Éramos obrigados a cultivar durante a noite, carregar comida para o abastecimento dos campos
em distância de 60 Km com uma carga de uns 30 Kg. Não se importavam como o preso podia
estar fraco ou doente. Não havia assistência médica.
Há uma cela subterrânea alcunhada de «Universidade de Lekeni». Era destinada aos presos
suspeitos de tentativas de fuga ou quando quebravam as normas da reclusão. Uma vez o preso
levado para lá as chances de voltar vivo eram escassas. Este é um método usado para amedrontar
outros presos e evitar tentativas de fugas. Uma refeição pobre é servida uma vez por dia, após
longas horas, longas horas de sede e de duro trabalho.

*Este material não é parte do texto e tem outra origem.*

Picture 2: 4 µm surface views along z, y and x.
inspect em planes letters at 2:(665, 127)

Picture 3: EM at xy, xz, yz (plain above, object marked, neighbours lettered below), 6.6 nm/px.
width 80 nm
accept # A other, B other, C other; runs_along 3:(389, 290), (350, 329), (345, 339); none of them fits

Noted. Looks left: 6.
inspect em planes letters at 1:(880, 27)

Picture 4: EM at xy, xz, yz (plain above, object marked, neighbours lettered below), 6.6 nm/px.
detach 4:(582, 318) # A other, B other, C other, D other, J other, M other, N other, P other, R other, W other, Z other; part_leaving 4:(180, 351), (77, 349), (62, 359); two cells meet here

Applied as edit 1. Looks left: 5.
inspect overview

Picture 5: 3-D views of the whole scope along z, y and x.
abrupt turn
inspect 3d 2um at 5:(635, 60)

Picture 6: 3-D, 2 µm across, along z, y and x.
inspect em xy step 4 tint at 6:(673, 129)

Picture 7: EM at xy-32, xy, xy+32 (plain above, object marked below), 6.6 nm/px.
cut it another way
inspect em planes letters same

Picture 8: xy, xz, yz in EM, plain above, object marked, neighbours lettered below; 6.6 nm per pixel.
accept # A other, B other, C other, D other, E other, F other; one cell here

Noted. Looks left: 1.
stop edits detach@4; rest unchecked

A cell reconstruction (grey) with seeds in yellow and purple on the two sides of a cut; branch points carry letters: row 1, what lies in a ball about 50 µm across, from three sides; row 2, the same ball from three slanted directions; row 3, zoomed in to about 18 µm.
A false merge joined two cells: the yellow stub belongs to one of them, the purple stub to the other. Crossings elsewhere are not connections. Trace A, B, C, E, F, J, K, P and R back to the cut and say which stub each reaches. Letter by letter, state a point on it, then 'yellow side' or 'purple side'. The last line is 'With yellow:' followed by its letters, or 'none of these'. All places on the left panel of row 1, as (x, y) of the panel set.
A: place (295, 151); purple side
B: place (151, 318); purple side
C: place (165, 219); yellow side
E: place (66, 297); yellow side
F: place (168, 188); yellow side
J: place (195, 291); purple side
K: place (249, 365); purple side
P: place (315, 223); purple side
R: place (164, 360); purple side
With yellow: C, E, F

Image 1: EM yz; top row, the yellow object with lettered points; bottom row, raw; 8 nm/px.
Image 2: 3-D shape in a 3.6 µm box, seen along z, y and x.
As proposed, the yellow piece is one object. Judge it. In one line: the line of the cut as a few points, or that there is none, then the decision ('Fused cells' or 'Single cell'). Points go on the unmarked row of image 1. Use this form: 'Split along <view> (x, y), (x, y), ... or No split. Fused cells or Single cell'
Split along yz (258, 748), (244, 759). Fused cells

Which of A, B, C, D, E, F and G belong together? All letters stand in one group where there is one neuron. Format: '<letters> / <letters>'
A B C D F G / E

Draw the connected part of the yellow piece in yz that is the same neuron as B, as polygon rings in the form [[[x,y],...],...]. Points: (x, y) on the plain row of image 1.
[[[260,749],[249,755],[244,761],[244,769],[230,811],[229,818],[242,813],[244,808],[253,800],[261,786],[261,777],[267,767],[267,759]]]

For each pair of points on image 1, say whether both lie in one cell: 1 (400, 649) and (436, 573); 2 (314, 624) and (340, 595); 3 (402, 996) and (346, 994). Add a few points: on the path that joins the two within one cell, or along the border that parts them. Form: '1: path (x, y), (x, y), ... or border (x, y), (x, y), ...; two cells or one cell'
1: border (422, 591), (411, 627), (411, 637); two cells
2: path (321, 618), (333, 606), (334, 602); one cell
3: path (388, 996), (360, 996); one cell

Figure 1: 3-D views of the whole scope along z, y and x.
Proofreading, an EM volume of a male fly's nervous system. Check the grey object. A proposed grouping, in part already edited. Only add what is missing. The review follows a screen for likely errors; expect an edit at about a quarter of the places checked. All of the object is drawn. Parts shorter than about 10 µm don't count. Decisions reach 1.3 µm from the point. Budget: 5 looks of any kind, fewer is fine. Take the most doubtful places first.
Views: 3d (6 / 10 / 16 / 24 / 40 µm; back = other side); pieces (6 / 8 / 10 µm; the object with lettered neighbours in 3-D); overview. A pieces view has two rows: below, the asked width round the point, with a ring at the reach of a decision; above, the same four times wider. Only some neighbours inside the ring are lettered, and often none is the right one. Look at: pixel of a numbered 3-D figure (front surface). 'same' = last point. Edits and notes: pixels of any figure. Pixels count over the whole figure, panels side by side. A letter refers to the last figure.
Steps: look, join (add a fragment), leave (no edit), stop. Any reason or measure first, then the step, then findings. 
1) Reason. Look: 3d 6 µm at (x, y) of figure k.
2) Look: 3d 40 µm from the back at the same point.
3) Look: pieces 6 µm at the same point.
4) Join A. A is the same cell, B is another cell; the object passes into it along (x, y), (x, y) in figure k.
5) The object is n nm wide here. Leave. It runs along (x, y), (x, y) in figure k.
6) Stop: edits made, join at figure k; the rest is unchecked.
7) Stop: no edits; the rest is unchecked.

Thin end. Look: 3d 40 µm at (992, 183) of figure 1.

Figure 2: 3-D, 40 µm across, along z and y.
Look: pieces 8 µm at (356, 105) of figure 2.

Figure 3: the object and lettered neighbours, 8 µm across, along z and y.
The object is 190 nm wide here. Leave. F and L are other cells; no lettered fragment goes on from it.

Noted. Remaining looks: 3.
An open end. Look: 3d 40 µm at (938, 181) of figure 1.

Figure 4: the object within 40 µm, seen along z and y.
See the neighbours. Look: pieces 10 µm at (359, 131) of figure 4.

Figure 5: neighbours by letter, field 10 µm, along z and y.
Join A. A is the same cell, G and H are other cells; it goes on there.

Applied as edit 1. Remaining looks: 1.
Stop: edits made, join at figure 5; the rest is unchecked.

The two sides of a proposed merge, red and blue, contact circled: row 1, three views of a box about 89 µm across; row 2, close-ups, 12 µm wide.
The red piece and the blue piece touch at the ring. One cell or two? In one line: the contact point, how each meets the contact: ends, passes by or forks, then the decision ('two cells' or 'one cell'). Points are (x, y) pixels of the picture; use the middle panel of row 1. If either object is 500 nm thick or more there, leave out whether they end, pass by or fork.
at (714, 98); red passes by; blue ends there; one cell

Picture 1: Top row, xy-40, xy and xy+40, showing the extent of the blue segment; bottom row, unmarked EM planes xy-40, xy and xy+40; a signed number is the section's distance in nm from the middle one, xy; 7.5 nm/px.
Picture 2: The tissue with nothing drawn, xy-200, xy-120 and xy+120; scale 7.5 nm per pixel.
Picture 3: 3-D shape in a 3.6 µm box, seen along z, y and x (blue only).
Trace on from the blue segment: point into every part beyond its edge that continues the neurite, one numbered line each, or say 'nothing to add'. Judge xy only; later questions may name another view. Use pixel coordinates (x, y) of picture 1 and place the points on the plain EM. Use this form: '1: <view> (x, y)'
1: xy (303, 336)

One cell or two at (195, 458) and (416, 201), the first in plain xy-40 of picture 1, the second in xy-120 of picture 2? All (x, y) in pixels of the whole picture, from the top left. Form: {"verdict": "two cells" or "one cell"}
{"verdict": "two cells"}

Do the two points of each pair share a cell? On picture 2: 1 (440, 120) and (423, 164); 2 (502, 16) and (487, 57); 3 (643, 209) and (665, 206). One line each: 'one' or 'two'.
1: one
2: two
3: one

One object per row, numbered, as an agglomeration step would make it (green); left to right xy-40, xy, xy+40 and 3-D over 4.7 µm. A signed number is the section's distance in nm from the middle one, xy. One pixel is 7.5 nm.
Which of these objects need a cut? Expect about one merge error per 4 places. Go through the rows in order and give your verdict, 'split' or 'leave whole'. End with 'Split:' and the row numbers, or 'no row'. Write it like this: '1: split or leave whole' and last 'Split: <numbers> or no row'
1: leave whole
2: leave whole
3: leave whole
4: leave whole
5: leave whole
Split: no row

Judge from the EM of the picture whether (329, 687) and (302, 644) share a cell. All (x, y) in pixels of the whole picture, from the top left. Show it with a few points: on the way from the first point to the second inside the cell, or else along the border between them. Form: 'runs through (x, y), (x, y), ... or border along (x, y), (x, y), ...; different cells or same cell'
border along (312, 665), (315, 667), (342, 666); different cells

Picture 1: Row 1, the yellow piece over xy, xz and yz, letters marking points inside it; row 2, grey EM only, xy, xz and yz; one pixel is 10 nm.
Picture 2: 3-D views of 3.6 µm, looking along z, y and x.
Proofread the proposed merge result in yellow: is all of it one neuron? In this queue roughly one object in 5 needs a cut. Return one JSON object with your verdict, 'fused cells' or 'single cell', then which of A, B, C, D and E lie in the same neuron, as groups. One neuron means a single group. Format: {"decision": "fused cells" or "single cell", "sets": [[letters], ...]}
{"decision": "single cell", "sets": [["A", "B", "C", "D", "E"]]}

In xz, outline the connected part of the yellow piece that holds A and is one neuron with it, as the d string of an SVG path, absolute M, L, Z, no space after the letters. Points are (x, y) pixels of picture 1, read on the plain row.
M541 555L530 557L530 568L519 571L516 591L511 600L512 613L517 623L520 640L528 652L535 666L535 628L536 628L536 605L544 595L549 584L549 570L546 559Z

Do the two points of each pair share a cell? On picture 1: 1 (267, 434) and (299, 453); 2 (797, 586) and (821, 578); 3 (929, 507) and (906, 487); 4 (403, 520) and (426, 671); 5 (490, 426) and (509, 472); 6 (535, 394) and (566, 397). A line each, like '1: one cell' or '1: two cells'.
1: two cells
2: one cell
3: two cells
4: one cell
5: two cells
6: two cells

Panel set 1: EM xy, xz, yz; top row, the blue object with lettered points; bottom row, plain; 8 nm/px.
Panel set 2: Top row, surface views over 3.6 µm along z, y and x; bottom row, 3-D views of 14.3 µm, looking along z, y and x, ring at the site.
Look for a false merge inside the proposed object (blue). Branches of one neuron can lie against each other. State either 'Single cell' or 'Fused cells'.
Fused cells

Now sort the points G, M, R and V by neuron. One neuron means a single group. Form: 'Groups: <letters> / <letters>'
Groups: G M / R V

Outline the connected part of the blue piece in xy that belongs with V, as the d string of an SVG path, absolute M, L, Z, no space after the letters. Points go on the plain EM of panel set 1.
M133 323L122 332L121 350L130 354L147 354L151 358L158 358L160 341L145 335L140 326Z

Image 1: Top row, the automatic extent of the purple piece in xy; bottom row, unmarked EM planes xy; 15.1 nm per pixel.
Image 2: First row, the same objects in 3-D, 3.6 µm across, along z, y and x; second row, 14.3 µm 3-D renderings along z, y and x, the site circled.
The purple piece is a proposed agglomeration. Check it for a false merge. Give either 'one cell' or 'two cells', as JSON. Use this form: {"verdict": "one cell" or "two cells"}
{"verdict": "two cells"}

Ainda há muitos prisioneiros, que tal como eu, eles têm tentado escapar. Aquele que for apanhado
após escapar pelas autoridades ou populações que vivem à volta, são devolvidos e sumariamente
executados. Durante as fugas, alguns são devorados por animais selvagens, outros morrem de
fome nos respectivos esconderijos. No campo não há nenhuma assistência médica. Presos doentes
acabam por morrer sem nenhum socorro. Em toda minha experiência não vi ninguém ser julgado
ou acusado num julgamento conforme mandam as regras.
Em Moçambique não existe sistema judicial. Todos os presos são sumariamente detidos e
mantidos indefinidamente por longo tempo. Alguns foram detidos no longínquo ano de 1972
durante a luta armada e ainda não foram acusados nem julgados. Muitos nem sabem sequer
porquê estão presos:
Chaimite
Membros do «Gumo»
- Dr. Unyayi
- Dr. Razão
Outros
- Pedro Mapangelane
- Lázaro Kavandame
- Adelino Gwambe
- Basílio Banda
- Narciso Mbule.
Todos estão detidos no «Campo de Chaimite» a mais de 100 Km de Pemba e situa-se entre Pemba
e Macomia. A informação referente a «Chaimite» me foi facultada no «Campo de RUARUA» por
outros presos vindos transferidos de lá. Todos estavam ou ainda estão vivos. O Dr. Absalão
Bahule, secretário geral do «Coremo», está preso na Cadeia da Machava. O Dr. António Chade,
secretário para Administração do «Coremo» está no campo de RUARUA.
Meus planos futuros
Sobre o meu futuro, desejo, somente, apanhar um local onde possa viver sem temer pela minha
vida. Também espero uma eventual reunificação com a minha família de 5 elementos que os
deixei à sua sorte em Moçambique. Gostaria de ter uma formação que me permitisse garantir uma
vida decente à minha família. Em relação ao país, estou pronto para seguir para qualquer lugar
onde a minha segurança e da minha família estejam garantidas.